Vitamin D, antioxidants, healthy lifestyle, healthy nutrition, sports, physical activity, yoga, meditation, and acupuncture. There are a lot of things that contribute to wellbeing and everything that contributes to wellbeing contributes to the expectations about the cycle.
I’ve just mentioned them. The doses of the DHEA and Q10 are 75 milligrams for DHEA and Q10 – 10 ml per day but this is not the question. It’s a more general approach as I mentioned in the last answer. Be healthy, enjoy life and this will help.

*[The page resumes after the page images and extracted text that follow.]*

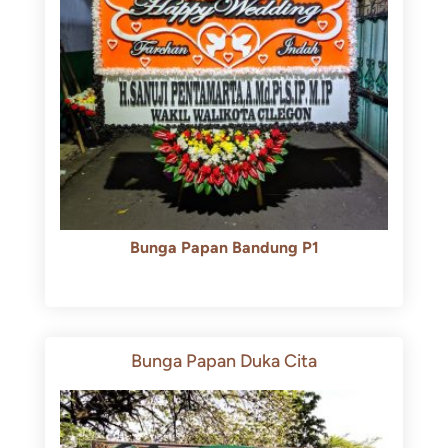
Bunga Papan Bandung P1
Rp
600.000
Rp
550.000
Bunga Papan Duka Cita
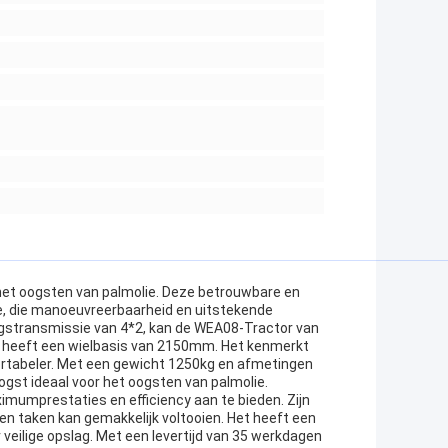
het oogsten van palmolie. Deze betrouwbare en
e, die manoeuvreerbaarheid en uitstekende
ngstransmissie van 4*2, kan de WEA08-Tractor van
n heeft een wielbasis van 2150mm. Het kenmerkt
ortabeler. Met een gewicht 1250kg en afmetingen
gst ideaal voor het oogsten van palmolie.
umprestaties en efficiency aan te bieden. Zijn
en taken kan gemakkelijk voltooien. Het heeft een
eilige opslag. Met een levertijd van 35 werkdagen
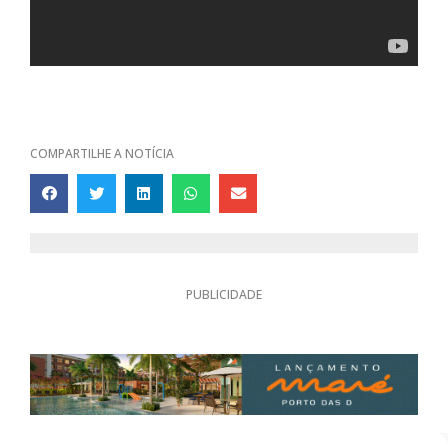
COMPARTILHE A NOTÍCIA
PUBLICIDADE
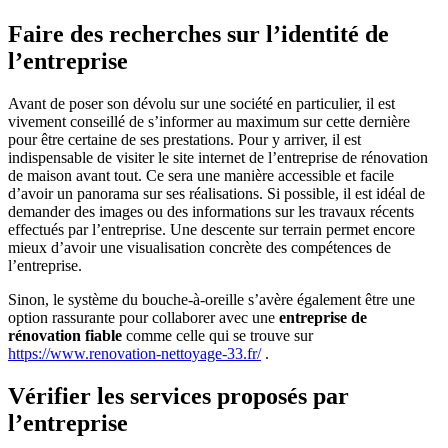
Faire des recherches sur l’identité de
l’entreprise
Avant de poser son dévolu sur une société en particulier, il est
vivement conseillé de s’informer au maximum sur cette dernière
pour être certaine de ses prestations. Pour y arriver, il est
indispensable de visiter le site internet de l’entreprise de rénovation
de maison avant tout. Ce sera une manière accessible et facile
d’avoir un panorama sur ses réalisations. Si possible, il est idéal de
demander des images ou des informations sur les travaux récents
effectués par l’entreprise. Une descente sur terrain permet encore
mieux d’avoir une visualisation concrète des compétences de
l’entreprise.
Sinon, le système du bouche-à-oreille s’avère également être une
option rassurante pour collaborer avec une
entreprise de
rénovation fiable
comme celle qui se trouve sur
https://www.renovation-nettoyage-33.fr/
.
Vérifier les services proposés par
l’entreprise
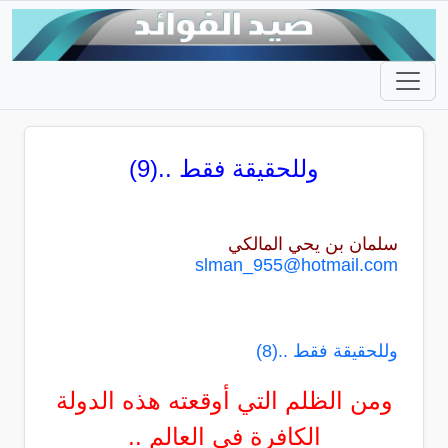
وللحقيقة فقط ..(9)
سلمان بن يحي المالكي
slman_955@hotmail.com
وللحقيقة فقط ..(8)
ومن الظلم التي أوقعته هذه الدولة
الكافرة في العالم ..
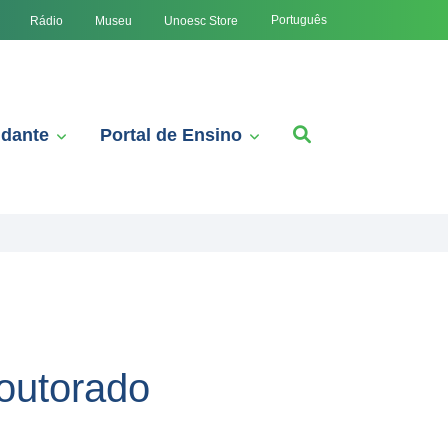
Português
Rádio
Museu
Unoesc Store
udante
Portal de Ensino
outorado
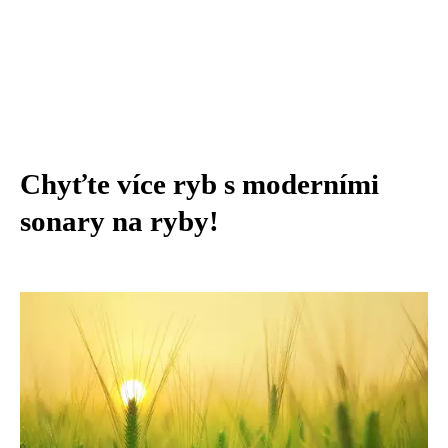
Chyťte více ryb s moderními
sonary na ryby!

I’m usually not against the use of such kind of supplementation but at this point where this is the fifth question regarding these supplements, I have to say that I am against taking those supplements. This is absolutely irrelevant which kind of antioxidant you take, what doses or combination. If you want to do something to feel better, go to your pharmacist, they will give you a formula for combining all possible antioxidants. However, believe me, this will not change your situation so much. If you feel better doing this, then do that but in terms of improving your chances, it is not so relevant as many people think. I understand that human psychology works the way that everybody is ready to do as much as they can and what is under their control. This is why I support this kind of supplements as long as they have shown no damage. But still, it’s also a wrong attitude to take it with serious expectations.

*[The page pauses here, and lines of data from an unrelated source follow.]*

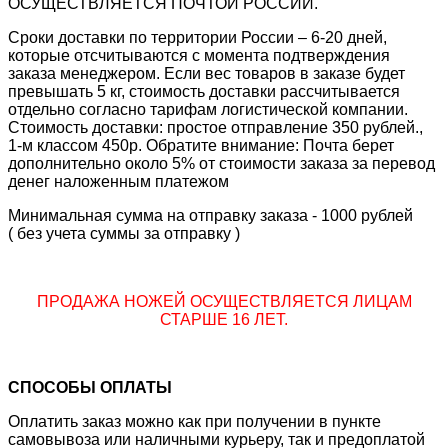
ОСУЩЕСТВЛЯЕТСЯ ПОЧТОЙ РОССИИ.
Сроки доставки по территории России – 6-20 дней,
которые отсчитываются с момента подтверждения
заказа менеджером. Если вес товаров в заказе будет
превышать 5 кг, стоимость доставки рассчитывается
отдельно согласно тарифам логистической компании.
Стоимость доставки: простое отправление 350 рублей.,
1-м классом 450р. Обратите внимание: Почта берет
дополнительно около 5% от стоимости заказа за перевод
денег наложенным платежом
Минимальная сумма на отправку заказа - 1000 рублей
( без учета суммы за отправку )
ПРОДАЖА НОЖЕЙ ОСУЩЕСТВЛЯЕТСЯ ЛИЦАМ
СТАРШЕ 16 ЛЕТ.
СПОСОБЫ ОПЛАТЫ
Оплатить заказ можно как при получении в пункте
самовывоза или наличными курьеру, так и предоплатой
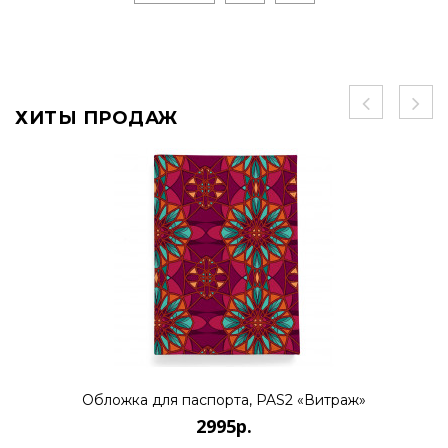
ХИТЫ ПРОДАЖ
Обложка для паспорта, PAS2 «Витраж»
2995р.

Yes, this is true that protocols and the types of medicines affect egg quality because they have to get individualized and tailored to the metabolic shape of each patient. This is usually not done. Going to the second question, if higher doses have a negative impact, this is a very interesting question because some authors had a concern that overcooking the follicles may induce some kind of increase of their aneuploidy and this was believed by all of us for a lot of years. But recent data has shown this is not true – the aneuploidy rate is given by the quality of the eggs before you start the stimulation. You should know that even with higher doses you cannot go above a certain activation of follicles. If you need only 300 and you are giving 450, then possibly this supplementary 150 are not helping. Maybe they are contributing to damage, this is true. There is no relation between higher doses and aneuploidy but there is a relation between higher doses in unnecessary cases that could metabolically damage your embryos and they will damage your pocket.

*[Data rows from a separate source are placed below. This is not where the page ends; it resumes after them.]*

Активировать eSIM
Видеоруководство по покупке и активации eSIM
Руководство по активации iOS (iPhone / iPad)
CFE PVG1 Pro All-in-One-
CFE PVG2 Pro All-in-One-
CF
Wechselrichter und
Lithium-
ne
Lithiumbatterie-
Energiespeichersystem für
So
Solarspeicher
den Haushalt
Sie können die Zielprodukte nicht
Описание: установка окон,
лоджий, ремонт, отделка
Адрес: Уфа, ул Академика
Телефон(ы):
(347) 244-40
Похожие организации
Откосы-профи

Absolutely not. You can relax – myomas and egg quality are absolutely not related. You may have problems with implantation, placentation, delivery method, you may have problems in another sense but not with the quality of the eggs. There is absolutely no relation. I would give a completely different answer if you ask me about endometriomas instead of myomas. Endometriomas or endometriosis is very closely related to huge impairment in the quality of oocytes despite endometriomas location, despite their grade, this is for sure a factor that will impair the quality of the oocytes but not the myomas.